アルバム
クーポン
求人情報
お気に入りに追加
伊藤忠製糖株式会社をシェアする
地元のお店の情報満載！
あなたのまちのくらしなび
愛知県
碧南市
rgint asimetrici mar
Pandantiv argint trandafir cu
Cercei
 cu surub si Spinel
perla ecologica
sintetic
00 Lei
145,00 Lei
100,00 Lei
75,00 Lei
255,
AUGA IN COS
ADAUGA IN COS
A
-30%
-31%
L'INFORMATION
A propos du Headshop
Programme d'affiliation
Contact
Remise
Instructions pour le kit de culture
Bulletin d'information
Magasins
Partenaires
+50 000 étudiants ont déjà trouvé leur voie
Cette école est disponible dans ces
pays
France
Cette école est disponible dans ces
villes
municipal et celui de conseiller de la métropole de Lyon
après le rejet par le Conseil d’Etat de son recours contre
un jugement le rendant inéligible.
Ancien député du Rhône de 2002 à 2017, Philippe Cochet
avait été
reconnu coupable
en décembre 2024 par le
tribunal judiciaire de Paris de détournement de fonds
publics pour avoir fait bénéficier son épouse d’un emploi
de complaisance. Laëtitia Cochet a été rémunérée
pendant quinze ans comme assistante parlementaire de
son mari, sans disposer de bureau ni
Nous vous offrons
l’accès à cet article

# # # #

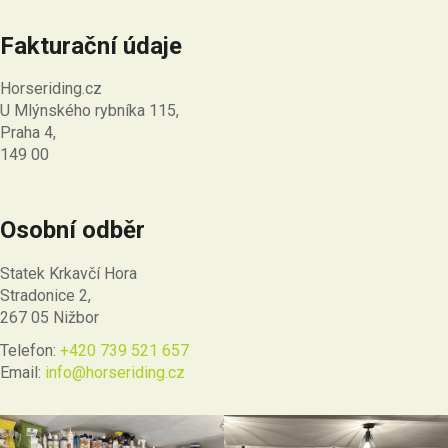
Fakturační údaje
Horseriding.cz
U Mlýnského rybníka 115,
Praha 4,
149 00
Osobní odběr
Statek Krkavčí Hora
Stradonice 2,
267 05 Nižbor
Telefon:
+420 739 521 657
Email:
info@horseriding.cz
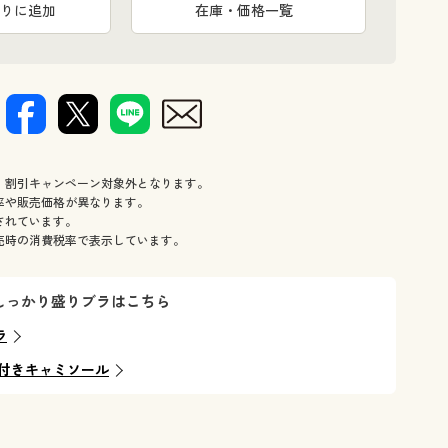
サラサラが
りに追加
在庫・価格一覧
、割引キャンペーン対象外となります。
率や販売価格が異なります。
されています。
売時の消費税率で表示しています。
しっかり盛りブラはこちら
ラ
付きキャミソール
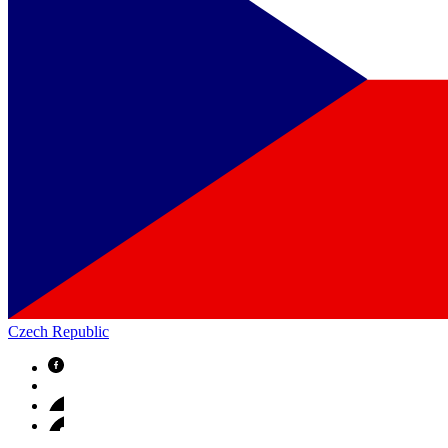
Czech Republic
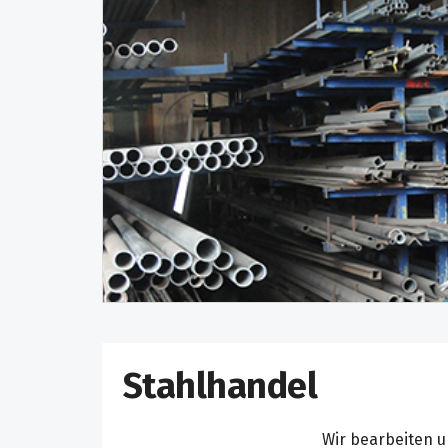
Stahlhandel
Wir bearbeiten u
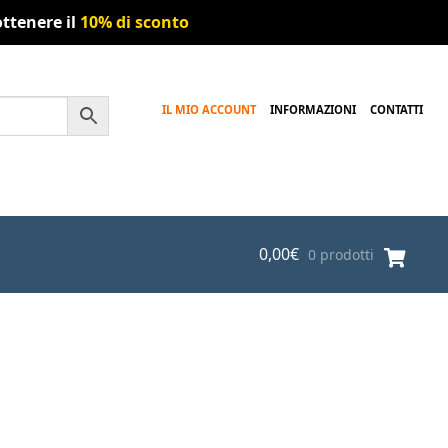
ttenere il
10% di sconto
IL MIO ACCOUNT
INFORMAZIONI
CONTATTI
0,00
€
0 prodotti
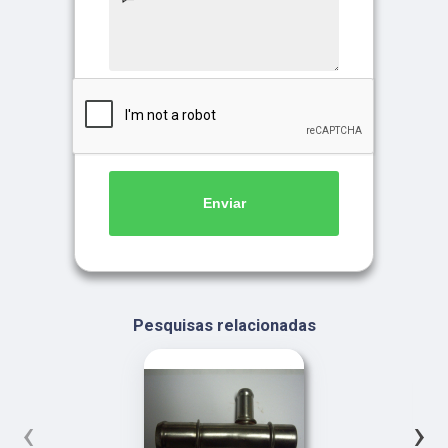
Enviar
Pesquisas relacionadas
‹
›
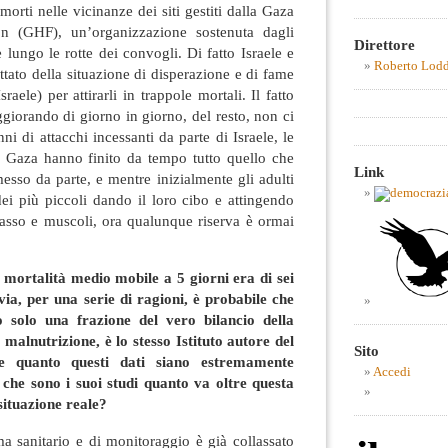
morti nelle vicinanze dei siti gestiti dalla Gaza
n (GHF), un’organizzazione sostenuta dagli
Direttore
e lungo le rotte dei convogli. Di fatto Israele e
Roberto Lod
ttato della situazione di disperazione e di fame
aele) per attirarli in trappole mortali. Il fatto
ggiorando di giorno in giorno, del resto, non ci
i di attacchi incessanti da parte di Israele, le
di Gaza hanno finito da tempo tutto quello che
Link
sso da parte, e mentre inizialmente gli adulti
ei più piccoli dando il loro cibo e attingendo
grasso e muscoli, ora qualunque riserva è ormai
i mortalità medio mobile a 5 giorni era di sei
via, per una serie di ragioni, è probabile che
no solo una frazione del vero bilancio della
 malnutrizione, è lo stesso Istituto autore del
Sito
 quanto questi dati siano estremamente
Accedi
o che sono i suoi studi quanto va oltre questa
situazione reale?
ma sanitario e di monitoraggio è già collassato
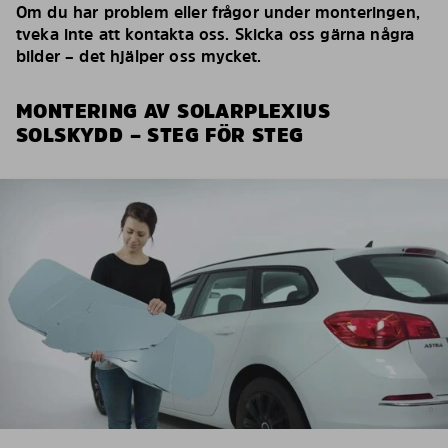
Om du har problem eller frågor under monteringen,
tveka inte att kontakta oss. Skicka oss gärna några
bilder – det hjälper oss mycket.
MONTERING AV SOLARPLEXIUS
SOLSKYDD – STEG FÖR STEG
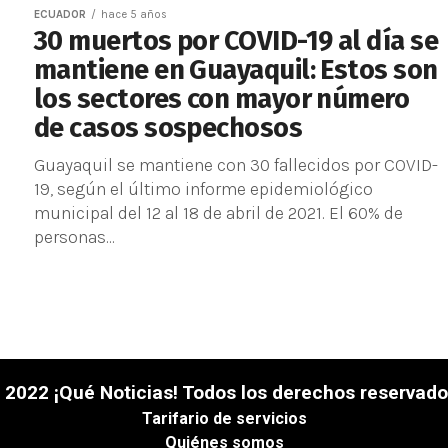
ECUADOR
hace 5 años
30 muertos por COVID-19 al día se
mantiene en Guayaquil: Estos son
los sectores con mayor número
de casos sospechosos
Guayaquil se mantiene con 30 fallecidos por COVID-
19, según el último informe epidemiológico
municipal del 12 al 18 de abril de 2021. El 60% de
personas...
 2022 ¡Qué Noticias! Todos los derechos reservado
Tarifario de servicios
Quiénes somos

# # # #

The exact lines of the material above starting at the one that contains "Partenaires" and ending at the one that contains "l’accès à cet article" are what to retype; leave out everything else.

- _Solution_:
Partenaires
+50 000 étudiants ont déjà trouvé leur voie
Cette école est disponible dans ces
pays
France
Cette école est disponible dans ces
villes
municipal et celui de conseiller de la métropole de Lyon
après le rejet par le Conseil d’Etat de son recours contre
un jugement le rendant inéligible.
Ancien député du Rhône de 2002 à 2017, Philippe Cochet
avait été
reconnu coupable
en décembre 2024 par le
tribunal judiciaire de Paris de détournement de fonds
publics pour avoir fait bénéficier son épouse d’un emploi
de complaisance. Laëtitia Cochet a été rémunérée
pendant quinze ans comme assistante parlementaire de
son mari, sans disposer de bureau ni
Nous vous offrons
l’accès à cet article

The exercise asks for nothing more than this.